When you walk through RP hubs in WoW with a FlagRSP-type addon installed, a few things probably stick out as you read people’s assorted descriptions. There’s a lot of /emo. There are probably a few characters of questionable integrity. There’s probably someone with a mechanical body part or cat ears. And there are a metric ton of teenagers.
Sexy teenagers. Flirty teenagers. Particularly female characters, who are all on the “edge” of adulthood but have generous, quivering bosoms and ample hips and pouty lips … but are still extremely slender and muscular at the same time.
And it’s not just the female teen aged characters that have this kind of weird disconnect. I’ve yet to run into any potbellied, balding male character that’s not played expressly as bumbling comic relief – unless, of course, he’s totally bald or shaves his head, but is amazingly virile and strong/muscular/tall.

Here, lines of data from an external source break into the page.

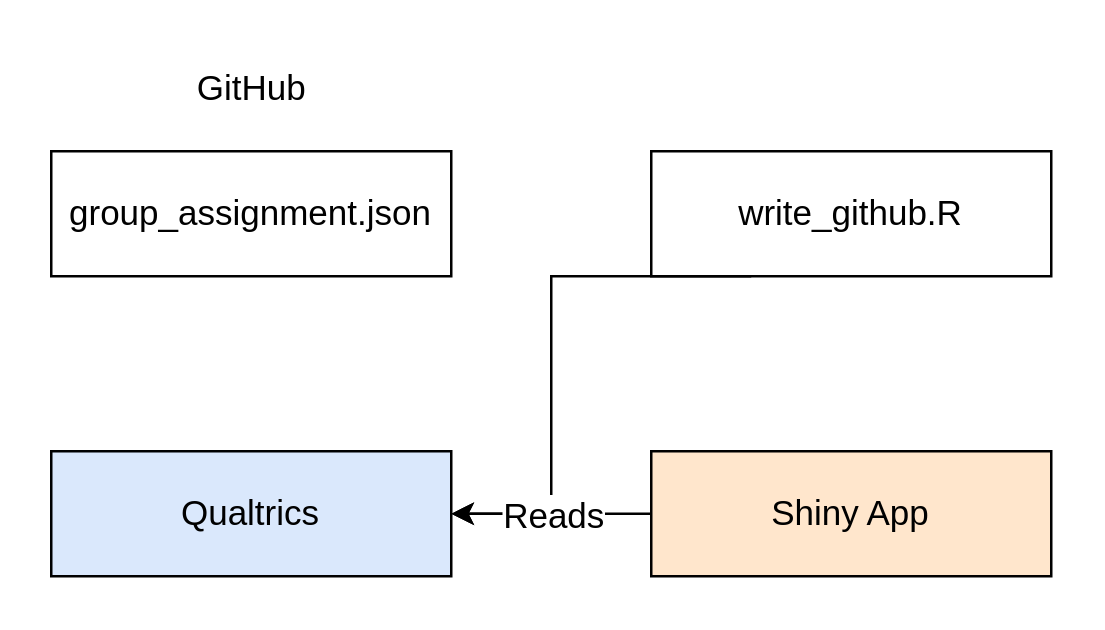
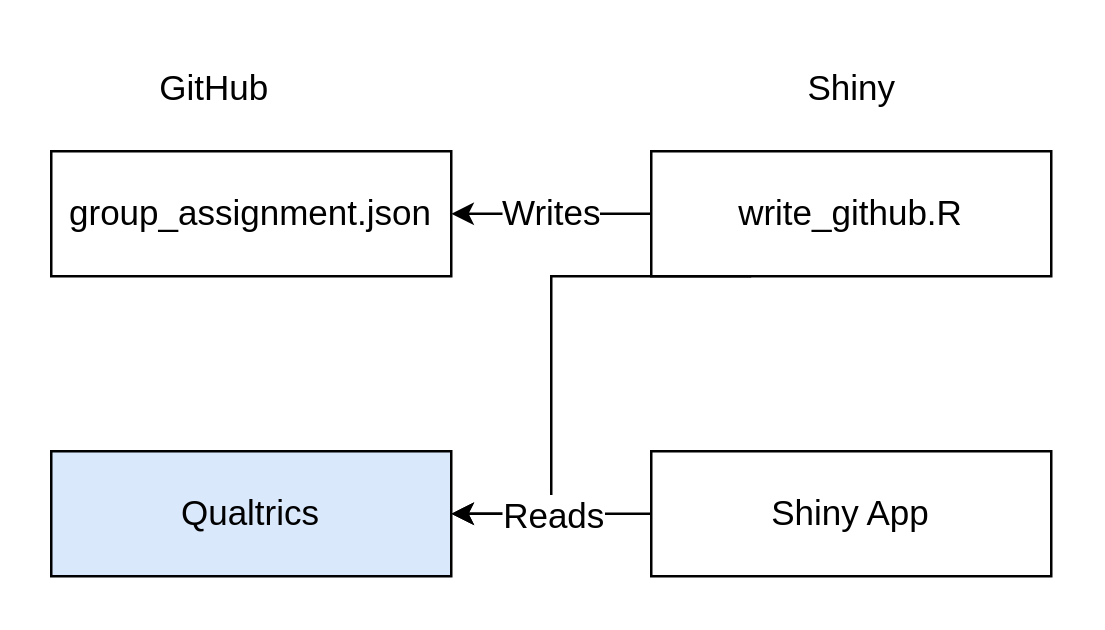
  <mxCell id="0" />
  <mxCell id="1" parent="0" />
  <mxCell id="2" value="group_assignment.json" style="rounded=0;whiteSpace=wrap;html=1;fontSize=14;" vertex="1" parent="1"><mxGeometry x="20" y="60" width="160" height="50" as="geometry" /></mxCell>
  <mxCell id="3" value="Qualtrics" style="rounded=0;whiteSpace=wrap;html=1;fontSize=14;fillColor=#dae8fc;" vertex="1" parent="1"><mxGeometry x="20" y="180" width="160" height="50" as="geometry" /></mxCell>
+ <mxCell id="4" value="&lt;font style=&quot;font-size: 14px;&quot;&gt;Writes&lt;/font&gt;" style="edgeStyle=orthogonalEdgeStyle;rounded=0;orthogonalLoop=1;jettySize=auto;html=1;" edge="1" parent="1" source="6" target="2"><mxGeometry relative="1" as="geometry"><Array as="points"><mxPoint x="210" y="85" /><mxPoint x="210" y="85" /></Array></mxGeometry></mxCell>
  <mxCell id="5" style="edgeStyle=orthogonalEdgeStyle;rounded=0;orthogonalLoop=1;jettySize=auto;html=1;exitX=0.5;exitY=1;exitDx=0;exitDy=0;entryX=1;entryY=0.5;entryDx=0;entryDy=0;" edge="1" parent="1" target="3"><mxGeometry relative="1" as="geometry"><mxPoint x="300" y="110" as="sourcePoint" /><mxPoint x="140" y="205" as="targetPoint" /><Array as="points"><mxPoint x="220" y="110" /><mxPoint x="220" y="205" /></Array></mxGeometry></mxCell>
  <mxCell id="6" value="write_github.R" style="rounded=0;whiteSpace=wrap;html=1;fontSize=14;" vertex="1" parent="1"><mxGeometry x="260" y="60" width="160" height="50" as="geometry" /></mxCell>
- <mxCell id="7" value="&lt;font style=&quot;font-size: 14px;&quot;&gt;GitHub&lt;/font&gt;" style="text;html=1;align=center;verticalAlign=middle;resizable=0;points=[];autosize=1;strokeColor=none;fillColor=none;" vertex="1" parent="1"><mxGeometry x="65" y="20" width="70" height="30" as="geometry" /></mxCell>
+ <mxCell id="7" value="&lt;font style=&quot;font-size: 14px;&quot;&gt;GitHub&lt;/font&gt;" style="text;html=1;align=center;verticalAlign=middle;resizable=0;points=[];autosize=1;strokeColor=none;fillColor=none;" vertex="1" parent="1"><mxGeometry x="50" y="20" width="70" height="30" as="geometry" /></mxCell>
+ <mxCell id="8" value="&lt;font style=&quot;font-size: 14px;&quot;&gt;Shiny&lt;/font&gt;" style="text;html=1;align=center;verticalAlign=middle;resizable=0;points=[];autosize=1;strokeColor=none;fillColor=none;" vertex="1" parent="1"><mxGeometry x="310" y="20" width="60" height="30" as="geometry" /></mxCell>
  <mxCell id="9" value="&lt;font style=&quot;font-size: 14px;&quot;&gt;Reads&lt;/font&gt;" style="edgeStyle=orthogonalEdgeStyle;rounded=0;orthogonalLoop=1;jettySize=auto;html=1;exitX=0;exitY=0.5;exitDx=0;exitDy=0;" edge="1" parent="1" source="10"><mxGeometry relative="1" as="geometry"><mxPoint x="180" y="205" as="targetPoint" /></mxGeometry></mxCell>
- <mxCell id="10" value="Shiny App" style="rounded=0;whiteSpace=wrap;html=1;fontSize=14;fillColor=#ffe6cc;" vertex="1" parent="1"><mxGeometry x="260" y="180" width="160" height="50" as="geometry" /></mxCell>
+ <mxCell id="10" value="Shiny App" style="rounded=0;whiteSpace=wrap;html=1;fontSize=14;" vertex="1" parent="1"><mxGeometry x="260" y="180" width="160" height="50" as="geometry" /></mxCell>
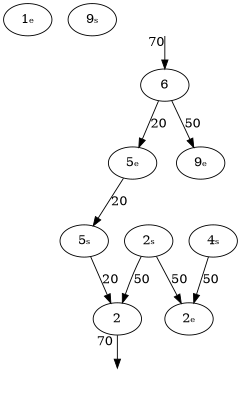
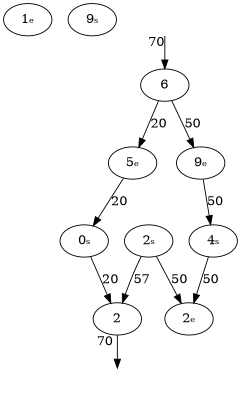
  digraph {
    "1ₑ"
    n2 [label="9ₛ"]
    n3 [label=2]
    "2ₛ"
    "2ₑ"
    fake1 [style=invis]
    "4ₛ"
    n8 [label="9ₑ"]
-   "5ₛ"
+   "5ₛ" [label="0ₛ"]
    "5ₑ"
    6
    fake2 [style=invis]
    n3 -> fake1 [taillabel="70 "]
-   "2ₛ" -> n3 [label="50 "]
+   "2ₛ" -> n3 [label="57 "]
    "2ₛ" -> "2ₑ" [label=50]
    "4ₛ" -> "2ₑ" [label=50]
+   n8 -> "4ₛ" [label=50]
    "5ₛ" -> n3 [label=20]
    "5ₑ" -> "5ₛ" [label=20]
    6 -> n8 [label="50    "]
    6 -> "5ₑ" [label=20]
    fake2 -> 6 [taillabel=" 70"]
  }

Obviously we’re feeding into some “idealized” versions of perfection.
But WoW is a world with /magic/. And miraculous healing. And races of people that haven’t started aging until very recently. Where are all the middle aged people? Even Night Elves, who can be 10,000 years old, wouldn’t be “mature” until adulthood – not “mature” as 15 year olds. Knights from the middle ages weren’t fully knights until they were 21 or so, and that was after years of training, and that was a “bottom rung” knight. If you didn’t get yourself killed, you could expect to be an active knight for 15 years – at least! Shouldn’t we expect the same kind of “progression” of warriors (male or female), if we’re going for believability?
Why, in a world where magic is so crucial to everyday life, can a short, scrawny, unattractive dude not be extremely powerful as a magus, and as such, be happy and successful? Heck – with all of the magic available in WoW (mage, warlock, priest, shaman, druid) it should be the shining, epic homestead of the skinny guys. You don’t need muscles to be an awesome magus.
In short, why are we bringing cultural stereotypes about aging and beauty into a video game?
Because it’s easier? Maybe.
Because we want to play out fantasies of what we’d like to be, if we could magic ourselves into something else? Maybe (though I doubt that most of those teenaged female characters are being played by women who think that being a female teenager is perfect and ideal and exactly what they want to be like).
We’re talking about FlagRSP descriptions here – things that frequently include items and features that aren’t standard to the character model, like height and build and jewelry and presence of fuzzy mechanical cat tails or whatever. Why is it so rare to find an “older” character – or even just a middle-aged one?
Wouldn’t it be cool to play a 35 year old woman who, because of her 15+ years of experience with a broadsword, kicks ass and takes names – even though she’s also the mother of two kids under the age of 10? Do we assume that makes her a bad mom or something, just because she’s got a job? These are adventurers – they kick ass for a living, it’s their job. It’d make sense that they’d only get /better/ at it as they gained experience. What if, as Scott Lynch says of his Lies of Locke Lamora series, that “opportunities for butt-kicking do not cease merely because one isn’t a beautiful teenager or a muscle-wrapped font of testosterone.”
Or has our youth-obsessed culture completely forgotten what it’s like to be 16, confused about who you are and where you’re going with your life, simultaneously invincible and unable to do anything of your own free will, and uncomfortable in your own skin? (Dunno about you guys, but being 16 kinda sucked, and I’m rather glad to be done with that phase of my life.)
If we’re OK with playing an idealized version of teenagers, who are mentally perfect adults with their “sexy,” half-developed bodies… why not play an idealized version of a 20-30 year old, who has the better figure, the better muscle structure, the better skin, the fuller voice – AND more of a life perspective?
Disclaimer: This is something that irks me. It might not bother you. That’s ok, as it is how blogs work. I’ll be actively moderating comments (though I doubt I’ll have a problem since you guys are made of awesome), so lets keep things civil. Debate of ideas is OK – assumptions about, veiled attacks on, and criticism of individual posters and commenters is not.